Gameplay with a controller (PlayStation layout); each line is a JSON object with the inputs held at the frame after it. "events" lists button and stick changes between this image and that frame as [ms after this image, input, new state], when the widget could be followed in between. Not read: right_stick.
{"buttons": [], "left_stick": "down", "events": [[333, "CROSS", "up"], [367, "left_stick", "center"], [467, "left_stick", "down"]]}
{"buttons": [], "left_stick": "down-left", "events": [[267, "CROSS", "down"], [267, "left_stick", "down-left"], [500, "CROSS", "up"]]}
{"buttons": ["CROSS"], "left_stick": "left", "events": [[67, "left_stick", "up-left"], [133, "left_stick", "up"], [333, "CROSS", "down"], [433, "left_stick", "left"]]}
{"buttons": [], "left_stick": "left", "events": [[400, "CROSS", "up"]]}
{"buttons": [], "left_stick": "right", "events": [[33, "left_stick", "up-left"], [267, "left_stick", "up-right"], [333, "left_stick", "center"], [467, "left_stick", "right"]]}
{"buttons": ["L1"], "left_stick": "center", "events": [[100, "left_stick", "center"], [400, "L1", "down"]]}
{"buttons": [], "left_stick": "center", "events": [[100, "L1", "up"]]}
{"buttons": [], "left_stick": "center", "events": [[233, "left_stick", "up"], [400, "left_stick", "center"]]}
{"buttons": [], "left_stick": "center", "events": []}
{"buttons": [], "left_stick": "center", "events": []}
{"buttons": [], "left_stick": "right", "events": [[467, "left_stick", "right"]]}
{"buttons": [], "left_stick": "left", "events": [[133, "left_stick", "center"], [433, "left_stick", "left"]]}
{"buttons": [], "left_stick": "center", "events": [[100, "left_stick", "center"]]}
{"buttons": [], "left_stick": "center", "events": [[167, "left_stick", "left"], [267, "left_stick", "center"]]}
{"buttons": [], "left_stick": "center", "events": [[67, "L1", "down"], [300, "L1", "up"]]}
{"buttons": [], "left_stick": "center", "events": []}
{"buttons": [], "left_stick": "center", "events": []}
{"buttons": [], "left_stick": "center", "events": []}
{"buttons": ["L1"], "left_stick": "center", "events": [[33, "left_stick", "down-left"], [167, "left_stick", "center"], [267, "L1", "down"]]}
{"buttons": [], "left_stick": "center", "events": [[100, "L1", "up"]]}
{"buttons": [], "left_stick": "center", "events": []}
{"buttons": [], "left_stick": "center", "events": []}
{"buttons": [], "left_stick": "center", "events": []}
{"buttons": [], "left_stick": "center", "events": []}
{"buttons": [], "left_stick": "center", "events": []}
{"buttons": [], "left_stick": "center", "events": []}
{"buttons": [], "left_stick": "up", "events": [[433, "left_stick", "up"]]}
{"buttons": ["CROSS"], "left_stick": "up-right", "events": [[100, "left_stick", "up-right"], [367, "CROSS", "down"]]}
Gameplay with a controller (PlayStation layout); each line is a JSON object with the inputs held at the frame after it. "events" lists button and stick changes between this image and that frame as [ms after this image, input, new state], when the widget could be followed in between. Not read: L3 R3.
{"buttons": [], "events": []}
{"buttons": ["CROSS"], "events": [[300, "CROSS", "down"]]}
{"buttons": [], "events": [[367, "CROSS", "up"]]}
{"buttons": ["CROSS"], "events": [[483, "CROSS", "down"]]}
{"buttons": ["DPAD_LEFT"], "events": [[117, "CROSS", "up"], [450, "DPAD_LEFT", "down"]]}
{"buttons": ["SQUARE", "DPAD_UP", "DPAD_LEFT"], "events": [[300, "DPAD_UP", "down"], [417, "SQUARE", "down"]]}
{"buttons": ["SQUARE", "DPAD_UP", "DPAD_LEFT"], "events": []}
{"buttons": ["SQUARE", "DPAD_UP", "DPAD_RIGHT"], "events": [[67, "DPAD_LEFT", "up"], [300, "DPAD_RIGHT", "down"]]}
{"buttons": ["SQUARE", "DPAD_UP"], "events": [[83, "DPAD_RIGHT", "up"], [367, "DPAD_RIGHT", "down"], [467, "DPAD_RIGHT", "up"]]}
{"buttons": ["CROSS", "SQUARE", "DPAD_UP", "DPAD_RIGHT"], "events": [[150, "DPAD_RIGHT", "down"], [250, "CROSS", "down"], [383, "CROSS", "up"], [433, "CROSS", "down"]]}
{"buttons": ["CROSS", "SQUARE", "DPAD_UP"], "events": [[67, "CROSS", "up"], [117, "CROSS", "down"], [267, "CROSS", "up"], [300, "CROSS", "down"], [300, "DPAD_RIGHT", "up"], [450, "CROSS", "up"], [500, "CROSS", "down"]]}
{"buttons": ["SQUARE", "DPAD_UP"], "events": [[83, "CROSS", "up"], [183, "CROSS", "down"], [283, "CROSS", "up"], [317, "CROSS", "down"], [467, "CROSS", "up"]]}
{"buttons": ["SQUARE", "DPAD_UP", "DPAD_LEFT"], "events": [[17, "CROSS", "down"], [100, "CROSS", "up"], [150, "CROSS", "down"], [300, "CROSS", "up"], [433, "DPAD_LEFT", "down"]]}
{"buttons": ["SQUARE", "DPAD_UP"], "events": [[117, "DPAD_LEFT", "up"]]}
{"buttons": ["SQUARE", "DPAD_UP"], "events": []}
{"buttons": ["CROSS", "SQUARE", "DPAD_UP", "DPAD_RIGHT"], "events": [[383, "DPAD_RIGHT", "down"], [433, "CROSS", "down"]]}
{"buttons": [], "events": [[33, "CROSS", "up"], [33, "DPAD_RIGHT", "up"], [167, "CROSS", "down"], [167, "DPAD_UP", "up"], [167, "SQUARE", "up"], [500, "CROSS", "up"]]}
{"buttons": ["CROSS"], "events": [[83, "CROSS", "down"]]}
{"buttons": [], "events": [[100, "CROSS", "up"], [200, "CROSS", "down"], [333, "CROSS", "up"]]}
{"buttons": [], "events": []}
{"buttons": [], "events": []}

--------

[Exercise goal] In full and without alteration, reproduce the records above.

[Output]
Gameplay with a controller (PlayStation layout); each line is a JSON object with the inputs held at the frame after it. "events" lists button and stick changes between this image and that frame as [ms after this image, input, new state], when the widget could be followed in between. Not read: right_stick.
{"buttons": [], "left_stick": "down", "events": [[333, "CROSS", "up"], [367, "left_stick", "center"], [467, "left_stick", "down"]]}
{"buttons": [], "left_stick": "down-left", "events": [[267, "CROSS", "down"], [267, "left_stick", "down-left"], [500, "CROSS", "up"]]}
{"buttons": ["CROSS"], "left_stick": "left", "events": [[67, "left_stick", "up-left"], [133, "left_stick", "up"], [333, "CROSS", "down"], [433, "left_stick", "left"]]}
{"buttons": [], "left_stick": "left", "events": [[400, "CROSS", "up"]]}
{"buttons": [], "left_stick": "right", "events": [[33, "left_stick", "up-left"], [267, "left_stick", "up-right"], [333, "left_stick", "center"], [467, "left_stick", "right"]]}
{"buttons": ["L1"], "left_stick": "center", "events": [[100, "left_stick", "center"], [400, "L1", "down"]]}
{"buttons": [], "left_stick": "center", "events": [[100, "L1", "up"]]}
{"buttons": [], "left_stick": "center", "events": [[233, "left_stick", "up"], [400, "left_stick", "center"]]}
{"buttons": [], "left_stick": "center", "events": []}
{"buttons": [], "left_stick": "center", "events": []}
{"buttons": [], "left_stick": "right", "events": [[467, "left_stick", "right"]]}
{"buttons": [], "left_stick": "left", "events": [[133, "left_stick", "center"], [433, "left_stick", "left"]]}
{"buttons": [], "left_stick": "center", "events": [[100, "left_stick", "center"]]}
{"buttons": [], "left_stick": "center", "events": [[167, "left_stick", "left"], [267, "left_stick", "center"]]}
{"buttons": [], "left_stick": "center", "events": [[67, "L1", "down"], [300, "L1", "up"]]}
{"buttons": [], "left_stick": "center", "events": []}
{"buttons": [], "left_stick": "center", "events": []}
{"buttons": [], "left_stick": "center", "events": []}
{"buttons": ["L1"], "left_stick": "center", "events": [[33, "left_stick", "down-left"], [167, "left_stick", "center"], [267, "L1", "down"]]}
{"buttons": [], "left_stick": "center", "events": [[100, "L1", "up"]]}
{"buttons": [], "left_stick": "center", "events": []}
{"buttons": [], "left_stick": "center", "events": []}
{"buttons": [], "left_stick": "center", "events": []}
{"buttons": [], "left_stick": "center", "events": []}
{"buttons": [], "left_stick": "center", "events": []}
{"buttons": [], "left_stick": "center", "events": []}
{"buttons": [], "left_stick": "up", "events": [[433, "left_stick", "up"]]}
{"buttons": ["CROSS"], "left_stick": "up-right", "events": [[100, "left_stick", "up-right"], [367, "CROSS", "down"]]}
Gameplay with a controller (PlayStation layout); each line is a JSON object with the inputs held at the frame after it. "events" lists button and stick changes between this image and that frame as [ms after this image, input, new state], when the widget could be followed in between. Not read: L3 R3.
{"buttons": [], "events": []}
{"buttons": ["CROSS"], "events": [[300, "CROSS", "down"]]}
{"buttons": [], "events": [[367, "CROSS", "up"]]}
{"buttons": ["CROSS"], "events": [[483, "CROSS", "down"]]}
{"buttons": ["DPAD_LEFT"], "events": [[117, "CROSS", "up"], [450, "DPAD_LEFT", "down"]]}
{"buttons": ["SQUARE", "DPAD_UP", "DPAD_LEFT"], "events": [[300, "DPAD_UP", "down"], [417, "SQUARE", "down"]]}
{"buttons": ["SQUARE", "DPAD_UP", "DPAD_LEFT"], "events": []}
{"buttons": ["SQUARE", "DPAD_UP", "DPAD_RIGHT"], "events": [[67, "DPAD_LEFT", "up"], [300, "DPAD_RIGHT", "down"]]}
{"buttons": ["SQUARE", "DPAD_UP"], "events": [[83, "DPAD_RIGHT", "up"], [367, "DPAD_RIGHT", "down"], [467, "DPAD_RIGHT", "up"]]}
{"buttons": ["CROSS", "SQUARE", "DPAD_UP", "DPAD_RIGHT"], "events": [[150, "DPAD_RIGHT", "down"], [250, "CROSS", "down"], [383, "CROSS", "up"], [433, "CROSS", "down"]]}
{"buttons": ["CROSS", "SQUARE", "DPAD_UP"], "events": [[67, "CROSS", "up"], [117, "CROSS", "down"], [267, "CROSS", "up"], [300, "CROSS", "down"], [300, "DPAD_RIGHT", "up"], [450, "CROSS", "up"], [500, "CROSS", "down"]]}
{"buttons": ["SQUARE", "DPAD_UP"], "events": [[83, "CROSS", "up"], [183, "CROSS", "down"], [283, "CROSS", "up"], [317, "CROSS", "down"], [467, "CROSS", "up"]]}
{"buttons": ["SQUARE", "DPAD_UP", "DPAD_LEFT"], "events": [[17, "CROSS", "down"], [100, "CROSS", "up"], [150, "CROSS", "down"], [300, "CROSS", "up"], [433, "DPAD_LEFT", "down"]]}
{"buttons": ["SQUARE", "DPAD_UP"], "events": [[117, "DPAD_LEFT", "up"]]}
{"buttons": ["SQUARE", "DPAD_UP"], "events": []}
{"buttons": ["CROSS", "SQUARE", "DPAD_UP", "DPAD_RIGHT"], "events": [[383, "DPAD_RIGHT", "down"], [433, "CROSS", "down"]]}
{"buttons": [], "events": [[33, "CROSS", "up"], [33, "DPAD_RIGHT", "up"], [167, "CROSS", "down"], [167, "DPAD_UP", "up"], [167, "SQUARE", "up"], [500, "CROSS", "up"]]}
{"buttons": ["CROSS"], "events": [[83, "CROSS", "down"]]}
{"buttons": [], "events": [[100, "CROSS", "up"], [200, "CROSS", "down"], [333, "CROSS", "up"]]}
{"buttons": [], "events": []}
{"buttons": [], "events": []}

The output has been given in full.